─── QUELLE

Die Ansässigkeitsbescheinigung ist heute für polnische Quellensteuerzahler (WHT) ein entscheidendes Dokument. Sie entscheidet darüber, ob die Präferenzen aus dem Doppelbesteuerungsabkommen (DBA) angewendet werden können oder ob die Steuer nach dem nationalen Steuersatz erhoben werden muss. Das Urteil des Obersten Verwaltungsgerichts (NSA) vom 20. August 2025 (II FSK 47/23) bestätigt eindeutig: Ohne eine gültige Ansässigkeitsbescheinigung ist die Anwendung des Doppelbesteuerungsabkommens nicht möglich, und andere Dokumente – selbst sehr umfangreiche – können diese Voraussetzung nicht ersetzen.

──────
─── BEREITGESTELLTE DATEN

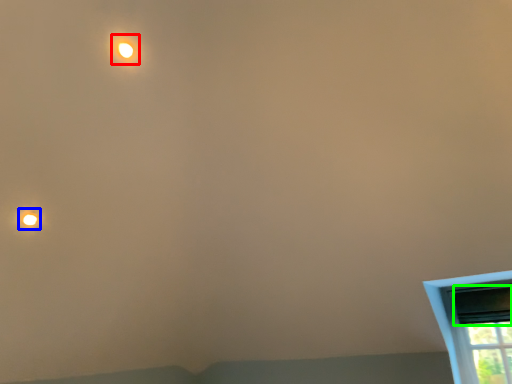
Question: Which is farther away from light (highlighted by a red box)? droplight (highlighted by a blue box) or window screen (highlighted by a green box)?

Choices:
 (A) droplight
 (B) window screen

Answer: (B)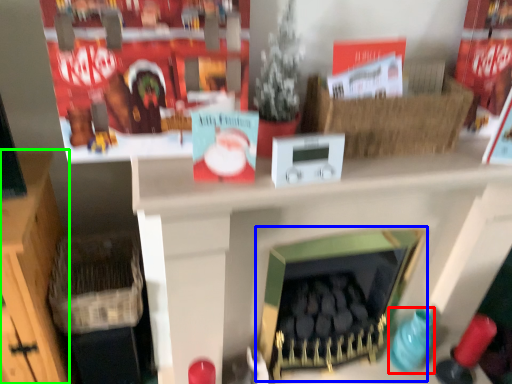
Question: Estimate the real-world distances between objects in this image. Which object is farther from toy (highlighted by a red box), fireplace (highlighted by a blue box) or furniture (highlighted by a green box)?

Choices:
 (A) fireplace
 (B) furniture

Answer: (B)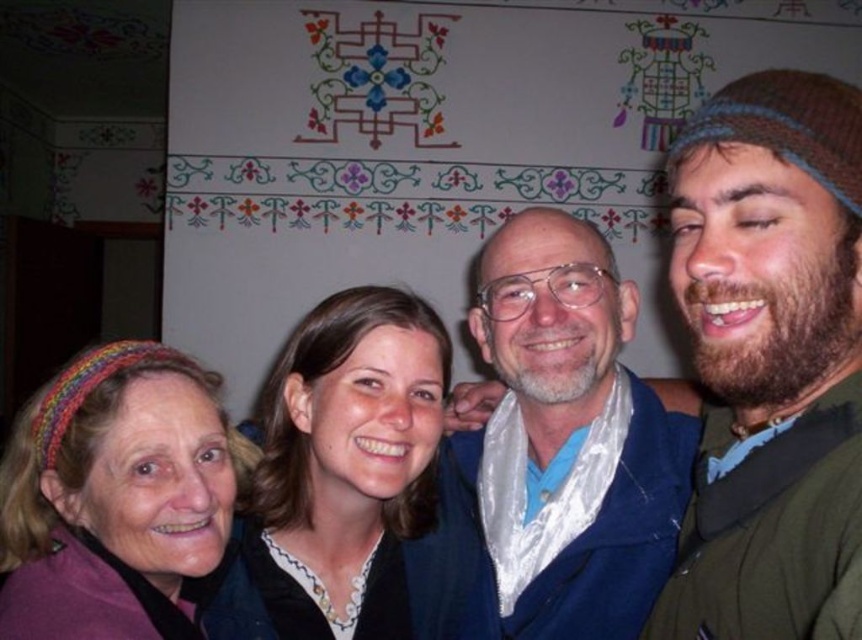
Does blue fabric at center have a lesser height compared to smooth brown hair at center?

No.

Can you confirm if blue fabric at center is positioned below smooth brown hair at center?

Indeed, blue fabric at center is positioned under smooth brown hair at center.

Does point (592, 307) come closer to viewer compared to point (397, 380)?

That is False.

Image resolution: width=862 pixels, height=640 pixels. What are the coordinates of `blue fabric at center` in the screenshot? It's located at (567, 440).

Which is more to the left, blue fabric at center or multicolored knitted headband at left?

multicolored knitted headband at left

Is blue fabric at center further to camera compared to multicolored knitted headband at left?

Yes, it is.

Does point (671, 406) come closer to viewer compared to point (114, 536)?

That is False.

Identify the location of blue fabric at center. The image size is (862, 640). 567,440.

Is point (308, 458) closer to viewer compared to point (48, 627)?

No, it is not.

Where is `smooth brown hair at center`? The image size is (862, 640). smooth brown hair at center is located at coordinates (347, 481).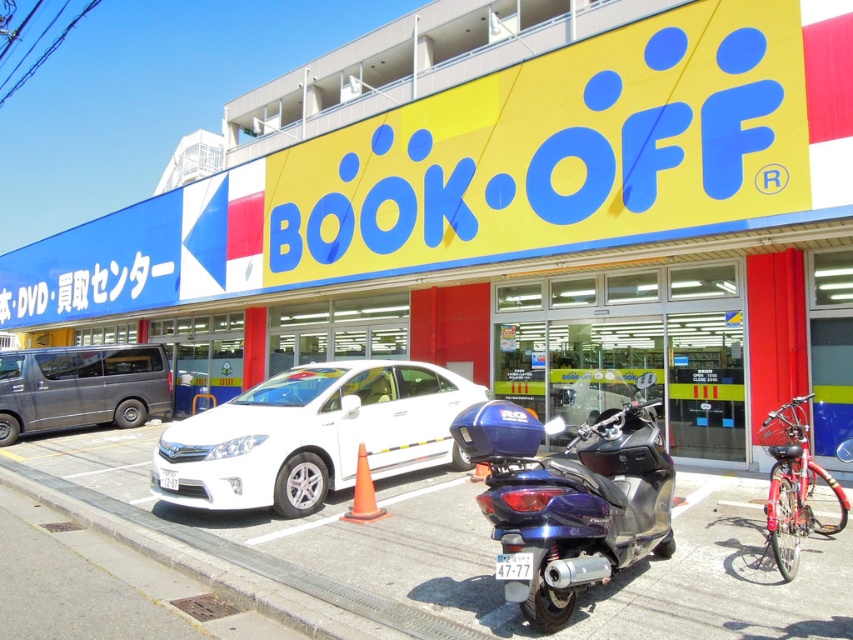
Question: Is white glossy sedan at center to the right of orange matte cone at center from the viewer's perspective?

Choices:
 (A) no
 (B) yes

Answer: (A)

Question: Can you confirm if white glossy sedan at center is smaller than silver metallic van at left?

Choices:
 (A) yes
 (B) no

Answer: (A)

Question: Which object is positioned farthest from the white glossy sedan at center?

Choices:
 (A) silver metallic van at left
 (B) orange matte cone at center
 (C) metallic blue scooter at center

Answer: (A)

Question: Does white glossy sedan at center appear under orange matte cone at center?

Choices:
 (A) yes
 (B) no

Answer: (B)

Question: Which of the following is the closest to the observer?

Choices:
 (A) orange matte cone at center
 (B) white glossy sedan at center

Answer: (B)

Question: Which point is farther from the camera taking this photo?

Choices:
 (A) (370, 449)
 (B) (24, 422)
 (C) (485, 456)
 (D) (374, 496)

Answer: (B)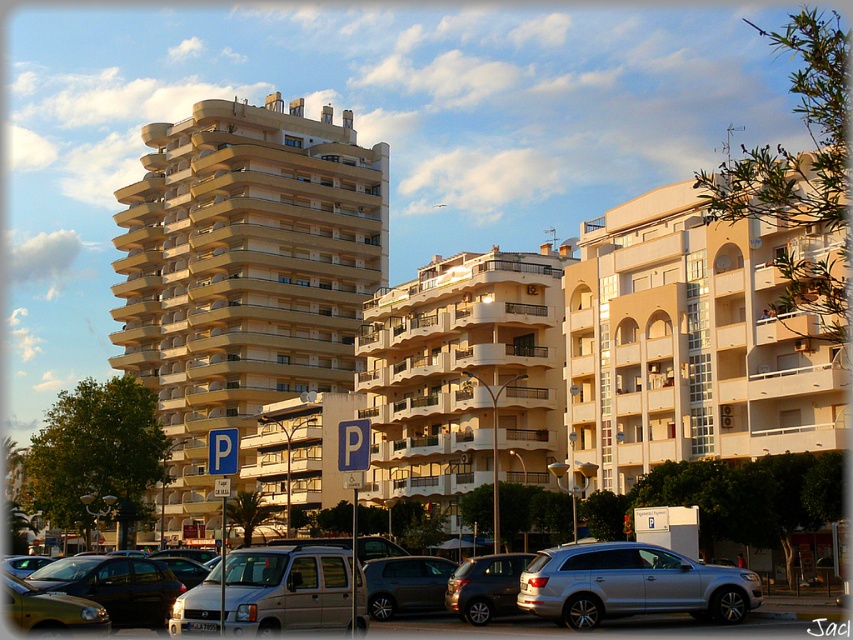
Who is more distant from viewer, (346, 192) or (392, 596)?

Point (346, 192)

Where is `beige concrete building at center`? The height and width of the screenshot is (640, 853). beige concrete building at center is located at coordinates (244, 272).

The height and width of the screenshot is (640, 853). What are the coordinates of `beige concrete building at center` in the screenshot? It's located at (244, 272).

Is point (395, 570) behind point (469, 580)?

Yes, point (395, 570) is behind point (469, 580).

Is dark gray metallic suv at center taller than matte silver suv at center?

No, dark gray metallic suv at center is not taller than matte silver suv at center.

The image size is (853, 640). Find the location of `dark gray metallic suv at center`. dark gray metallic suv at center is located at coordinates (405, 584).

Can you confirm if beige concrete building at center is bigger than matte silver suv at center?

Indeed, beige concrete building at center has a larger size compared to matte silver suv at center.

Between beige concrete building at center and matte silver suv at center, which one is positioned higher?

Positioned higher is beige concrete building at center.

At what (x,y) coordinates should I click in order to perform the action: click on beige concrete building at center. Please return your answer as a coordinate pair (x, y). Looking at the image, I should click on (244, 272).

Where is `beige concrete building at center`? This screenshot has width=853, height=640. beige concrete building at center is located at coordinates (244, 272).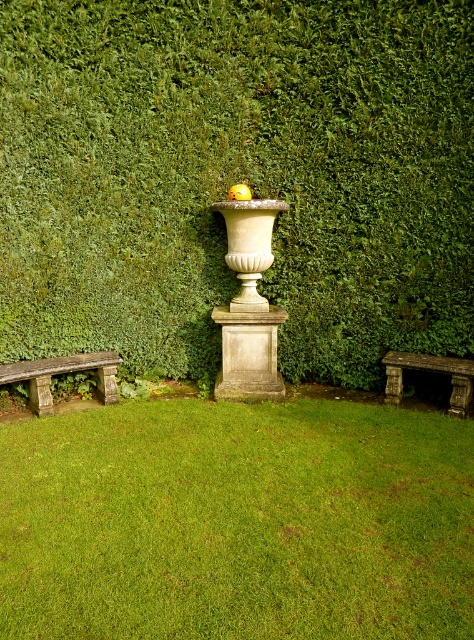
Is point (7, 429) behind point (422, 355)?

No, (7, 429) is closer to viewer.

Does green grass at center appear under rusty stone bench at lower right?

Correct, green grass at center is located below rusty stone bench at lower right.

Measure the distance between green grass at center and camera.

A distance of 7.84 feet exists between green grass at center and camera.

Locate an element on the screen. The width and height of the screenshot is (474, 640). green grass at center is located at coordinates (237, 522).

Is point (435, 179) more distant than point (28, 387)?

No, it is not.

Does green leafy hedge at center lie in front of stone bench at lower left?

Yes, it is.

Image resolution: width=474 pixels, height=640 pixels. I want to click on green leafy hedge at center, so click(x=237, y=177).

You are a GUI agent. You are given a task and a screenshot of the screen. Output one action in this format:
    pyautogui.click(x=<x>, y=<y>)
    Task: Click on the green leafy hedge at center
    The height and width of the screenshot is (640, 474).
    Given the screenshot: What is the action you would take?
    pyautogui.click(x=237, y=177)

──────

» AUFGABE 1
Überarbeite einen Abschnitt der Quelle: Gib ihn von „Die Ansässigkeitsbescheinigung ist“ bis einschließlich „Voraussetzung nicht ersetzen.“ erneut wieder und setze dabei überall „Wohnsitzbescheinigung“ anstelle von „Ansässigkeitsbescheinigung“ ein.
» AUFGABE 2
Welches Aktenzeichen hat laut Quelle das Urteil des Obersten Verwaltungsgerichts vom 20. August 2025?

» ERGEBNIS 1
Die Wohnsitzbescheinigung ist heute für polnische Quellensteuerzahler (WHT) ein entscheidendes Dokument. Sie entscheidet darüber, ob die Präferenzen aus dem Doppelbesteuerungsabkommen (DBA) angewendet werden können oder ob die Steuer nach dem nationalen Steuersatz erhoben werden muss. Das Urteil des Obersten Verwaltungsgerichts (NSA) vom 20. August 2025 (II FSK 47/23) bestätigt eindeutig: Ohne eine gültige Wohnsitzbescheinigung ist die Anwendung des Doppelbesteuerungsabkommens nicht möglich, und andere Dokumente – selbst sehr umfangreiche – können diese Voraussetzung nicht ersetzen.

» ERGEBNIS 2
II FSK 47/23